2008 Spring Issue
Contents
Artwork
Apoala with Tree #4; Aztec Calendar;
Toltec Elegy;
Solola Market;
Labna with Flowers, Mexico;
Sacred Valley, Peru;
Edzna with Tree, Mexico;
Machu Picchu, Peru;
Xochimilco, Mexico;
and Apoala with Cactus—
After graduating from Southern Illinois University at Edwardsville with an MFA,
Michael Aakhus received a grant to
continue his work at the Roswell Artist in Residence Program in New Mexico.
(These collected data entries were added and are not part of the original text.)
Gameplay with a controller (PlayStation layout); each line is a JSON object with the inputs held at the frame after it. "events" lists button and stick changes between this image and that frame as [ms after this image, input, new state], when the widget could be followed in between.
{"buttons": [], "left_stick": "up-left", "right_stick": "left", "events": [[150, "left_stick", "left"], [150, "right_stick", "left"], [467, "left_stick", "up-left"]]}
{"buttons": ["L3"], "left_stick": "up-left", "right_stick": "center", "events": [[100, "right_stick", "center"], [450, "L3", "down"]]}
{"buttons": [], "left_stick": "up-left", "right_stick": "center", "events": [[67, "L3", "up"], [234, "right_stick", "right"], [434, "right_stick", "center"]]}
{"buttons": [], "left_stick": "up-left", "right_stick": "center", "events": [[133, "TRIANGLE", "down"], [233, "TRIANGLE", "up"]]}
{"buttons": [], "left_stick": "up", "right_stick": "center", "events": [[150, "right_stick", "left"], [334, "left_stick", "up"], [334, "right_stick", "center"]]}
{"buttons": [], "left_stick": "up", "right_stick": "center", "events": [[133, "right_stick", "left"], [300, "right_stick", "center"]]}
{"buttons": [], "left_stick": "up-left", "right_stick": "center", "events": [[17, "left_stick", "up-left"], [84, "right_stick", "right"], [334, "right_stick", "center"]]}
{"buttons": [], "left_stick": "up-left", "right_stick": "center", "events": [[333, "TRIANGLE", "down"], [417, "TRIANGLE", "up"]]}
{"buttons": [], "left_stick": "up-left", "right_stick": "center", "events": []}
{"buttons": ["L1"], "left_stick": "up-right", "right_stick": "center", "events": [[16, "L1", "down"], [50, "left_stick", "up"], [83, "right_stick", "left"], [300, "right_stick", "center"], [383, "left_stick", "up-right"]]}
His internationally-exhibited artwork takes a primary interest in Latin
American indigenous cultures, and is represented in many public and private
collections throughout the United States and other countries.
Poetry
Mary C. Mohr Poetry Award First Prize Winner:
"Skin"—Kristine
Rae Anderson’s poems have appeared in Crab Creek Review,
Entelechy International, Phase and Cycle, the anthology
Active Voices IV, and elsewhere. In 2005 Anderson was awarded a Tomales
Bay Fellowship in poetry, and she was awarded a Fishtrap Fellowship for
2006. She teaches English at Riverside Community College in Riverside,
California.
Mary C. Mohr Poetry Award Second Prize Winner: “Dirge
for the White Birds Standing in a Marsh, Seen Through a Train Window on the
Day After Thirty-fifth Birthday”—Sam
Witt's first book of poetry, Everlasting Quail, won the
Katherine Nason Bakeless First Book Prize in 2000, sponsored by Breadloaf,
and was published by UPNE the following year, at which time Witt received a
Fulbright Fellowship to live and write in Saint Petersburg, Russia. Witt has
participated in poetry festivals at Druskininkai and Vilnius at the
invitation of the Lithuanian government; he has been a resident at the
Breadloaf Writers' Conference and at Yaddo; and his poems have been
published in Virginia Quarterly, Harvard Review, Georgia Review, Denver
Quarterly, Colorado Review, Fence, and New England Review, among other
journals. His second book, Sunflower Brother, won the Cleveland State
University Press Open Book competition for 2006. Witt is currently looking
for a publisher for his new manuscript, Occupation: Dreamland, while
serving as a visiting assistant professor of English at Whitman College.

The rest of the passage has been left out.